I imagined my heart shriveling up, falling out of my chest, and landing irretrievably into a crack in the sidewalk. The pain would be too much for me to continue writing. I would walk away disillusioned and alone, never to write again. It was mostly the fear of not writing again that made me decide to never submit my work.

Then I realized just how stupid that was. I’m not going to stop writing even if law demanded it. I’d sneak into the basement just like every other writer in the universe, and keep right on doing what I did before.

So I submitted, and I got rejected, and it was the biggest relief in my life. Joy surged through me because–well–I didn’t care. The editor who rejected me had a very nice form rejection letter that managed to tell me no without insulting my writing or offending me in any way. I actually saved it, as well as all my other rejections because of how nice they are. No one has ever told me to get a life.

Actually, four people have handed me dollars and put my short stories (under a different name, don’t start peeking!) in print. I even took an honorable mention in a contest once. ^^

 So, having succesfully passed the rejection test, I stumbled on this blog post here. Keep in mind, this is just for a book review. O.O How out of control can you get?

 Then I found this youtube movie here. Which is at least funny.
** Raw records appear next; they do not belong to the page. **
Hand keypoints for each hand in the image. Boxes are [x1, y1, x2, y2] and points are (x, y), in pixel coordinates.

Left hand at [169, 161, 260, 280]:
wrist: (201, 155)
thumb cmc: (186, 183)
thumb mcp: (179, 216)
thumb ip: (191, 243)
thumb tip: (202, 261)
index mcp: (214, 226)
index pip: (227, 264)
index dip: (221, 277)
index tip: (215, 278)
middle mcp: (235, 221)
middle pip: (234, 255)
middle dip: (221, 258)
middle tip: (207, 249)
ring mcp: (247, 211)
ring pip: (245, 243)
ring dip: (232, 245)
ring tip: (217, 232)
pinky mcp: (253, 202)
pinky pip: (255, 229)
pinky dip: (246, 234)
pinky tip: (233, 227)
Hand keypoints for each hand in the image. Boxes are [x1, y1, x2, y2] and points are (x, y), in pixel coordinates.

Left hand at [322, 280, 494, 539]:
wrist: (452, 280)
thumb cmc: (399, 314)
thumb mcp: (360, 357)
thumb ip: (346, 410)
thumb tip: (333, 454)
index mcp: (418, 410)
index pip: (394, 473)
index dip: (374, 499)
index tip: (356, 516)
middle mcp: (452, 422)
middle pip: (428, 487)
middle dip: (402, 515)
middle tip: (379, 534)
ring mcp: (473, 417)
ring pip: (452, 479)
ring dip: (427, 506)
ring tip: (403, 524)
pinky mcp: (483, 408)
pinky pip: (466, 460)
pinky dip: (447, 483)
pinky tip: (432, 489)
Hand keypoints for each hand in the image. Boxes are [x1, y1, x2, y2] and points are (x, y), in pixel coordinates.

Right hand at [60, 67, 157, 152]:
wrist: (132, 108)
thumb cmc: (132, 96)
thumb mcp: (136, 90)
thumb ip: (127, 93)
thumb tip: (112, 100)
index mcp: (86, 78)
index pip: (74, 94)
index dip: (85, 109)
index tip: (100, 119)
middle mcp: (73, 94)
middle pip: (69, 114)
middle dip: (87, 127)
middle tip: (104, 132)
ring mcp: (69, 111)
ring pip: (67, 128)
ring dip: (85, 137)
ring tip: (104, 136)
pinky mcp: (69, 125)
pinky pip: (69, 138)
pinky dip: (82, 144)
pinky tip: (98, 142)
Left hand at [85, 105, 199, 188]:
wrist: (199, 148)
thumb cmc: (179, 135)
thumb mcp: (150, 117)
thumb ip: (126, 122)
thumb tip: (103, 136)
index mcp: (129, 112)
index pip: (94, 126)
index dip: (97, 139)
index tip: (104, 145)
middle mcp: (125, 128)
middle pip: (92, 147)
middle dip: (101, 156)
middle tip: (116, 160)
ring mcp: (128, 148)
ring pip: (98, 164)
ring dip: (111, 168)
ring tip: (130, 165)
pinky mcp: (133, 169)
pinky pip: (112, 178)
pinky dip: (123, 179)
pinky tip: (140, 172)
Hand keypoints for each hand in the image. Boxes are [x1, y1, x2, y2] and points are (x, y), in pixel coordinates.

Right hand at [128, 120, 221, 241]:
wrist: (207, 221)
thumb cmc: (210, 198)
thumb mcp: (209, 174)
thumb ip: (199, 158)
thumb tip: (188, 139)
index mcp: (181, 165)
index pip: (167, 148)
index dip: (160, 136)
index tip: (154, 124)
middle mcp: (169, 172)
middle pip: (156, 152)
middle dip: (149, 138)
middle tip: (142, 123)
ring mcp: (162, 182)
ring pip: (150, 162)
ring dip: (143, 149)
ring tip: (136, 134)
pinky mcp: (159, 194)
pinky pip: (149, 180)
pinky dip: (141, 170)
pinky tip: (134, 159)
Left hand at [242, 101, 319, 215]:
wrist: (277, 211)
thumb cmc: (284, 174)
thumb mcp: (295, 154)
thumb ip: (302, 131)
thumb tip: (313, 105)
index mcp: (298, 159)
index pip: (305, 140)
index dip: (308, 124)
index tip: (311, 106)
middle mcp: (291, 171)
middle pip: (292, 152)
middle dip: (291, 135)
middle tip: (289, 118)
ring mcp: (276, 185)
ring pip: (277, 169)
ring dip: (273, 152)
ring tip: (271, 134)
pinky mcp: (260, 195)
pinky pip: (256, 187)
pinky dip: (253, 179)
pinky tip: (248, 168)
And Farris Literay Agency mentions rejection replies just like the ones above as a way to get rejected in this post here.

All in all, I’m horrified. Who in their right mind would reply that way to a rejection letter? Even assuming you had the best novel ever, no one would publish it because of the attitude that went along with it.

Agents: On behalf of all the (good) writers out there, I apologize. Most of us do understand it’s not personal.